Recording of Findec webinar
Carl Ringqvist, Co-founder of Fimento
Ph.D. Candidate Mathematics and Machine Learning, KTH
What is AI?
There are two main branches of AI
- Formal systems (or “Quite smart code”)
A system that lets the computer reason by giving it easy rules of deductions. You can get answers that are 100 % certain, and it doesn’t require any data.
- Machine learning (or “Statistics +”)
Machine learning today is very similar to old school statistics. You have data with variables, and you use that data to estimate a mathematical object which describes relations between these variables that you can use to make predictions in the future.
The main underlying concepts are the same – as are the limitations. We are still very far from what you might associate with Artificial Intelligence. Hence the quotation marks; “AI”.
Components of successful “AI”
To build models, you need data. Systems or operations produce data. The quality of your data will suffer if they are not well set up.
With “AI”, the data is still stored in a table with simple rows and columns. But the demands of this table are quite high. A column needs a numerical value or a category (out of a well-defined set of categories). A column town is of limited use if we don’t have control over the full sets that are measured.
Missing data is handled either through omitting it or estimating it. Errors of meaning must be addressed so that a column doesn’t contain data of different scales or units.
We also need to take control of the source of each column. For example, we might have two columns measuring income – but which one is the most relevant? And why do they differ if they measure the same thing?
Documenting what the columns mean will help you make the best design choices for your model. For classical models, we often need an “Answer column” containing values we want to predict in the future.
Learn the time delay between the variables measured and the answers measured. For example, if we want to predict sales and customers’ satisfaction for each purchase, we might have a high prediction capacity of that model – but it will be of little use if the customer satisfaction is measured after the sale is made.

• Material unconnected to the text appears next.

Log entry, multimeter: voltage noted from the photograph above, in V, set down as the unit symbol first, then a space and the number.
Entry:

If you want to take action on data, you need the data before the action you want to take. If you have millions of rows and thousands of columns, you must have a system for managing it. It should have the capacity to continuously update these rows per minute, per day, monthly, depending on the application. For your model to re-train, you need a system that continually updates it.

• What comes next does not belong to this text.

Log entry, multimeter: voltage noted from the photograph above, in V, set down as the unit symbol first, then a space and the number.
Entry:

Usually, when you look at your systems and data sources, you will start to discover more and more anomalies and faults. Before you know it, you are involved in managing the company’s processes that have led to the bad data being produced in the first place, instead of building your model.
Classic system design has a high focus on:
- Service provision
Little or no effort is spent on how the system generates data and in what format.

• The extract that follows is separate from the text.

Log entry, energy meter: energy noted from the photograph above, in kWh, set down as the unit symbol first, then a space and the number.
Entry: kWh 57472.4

Many use workarounds in real-life cases that, for example, can make accounting correct but will make the data flawed.
Issues with classic system design
Example 1 – Wrong setup of operations
A shop has a system that adds certain items twice when scanning them. One piece gets registered as two items. The problem has been solved by using the system for returns to make sure accounting is correct.
A consultant is hired to look for dissatisfied customer segments, or faulty products through data, and sees that some products get returned a lot. The recommendation is to remove these seemingly defective products. But there was never anything wrong with them; the error was in the system. Now customers are unhappy because they can no longer buy their favorite products.
Example 2 – data is present but messy
A bank wants to build a machine learning scorecard to predict the risk of customers paying less than 50 % of invoices.
The system contains late-marks based on full payment, but that is not what the bank wanted to measure. Also, many invoices were marked late due to a temporary system-problem one year ago. On top of that, some customers had payment-free months, so the invoices generated have not been paid, but they are still not late.
Many hidden values
Data can easily be extracted when needed with a data-lake that is set up in the right way. With a poor data structure, this seemingly simple task may require several peoples’ and departments’ time and effort. On an organizational level, there are huge wins to be made in terms of efficiency and resources.
A well-thought-through and simple system will generate better data – and it turns out that a simple structure that can easily be explained, is also preferred by the customer.
The “AI”-system and data flow has many advantages for the whole organization and will lead to a lot of unexpected values.
Key takeaways from the session
- System design and operations make out 99 % of your AI capability.
- The AI model gives you percentages; the infrastructure gives you hundreds.
- Fimento provides a cornerstone to this infrastructure.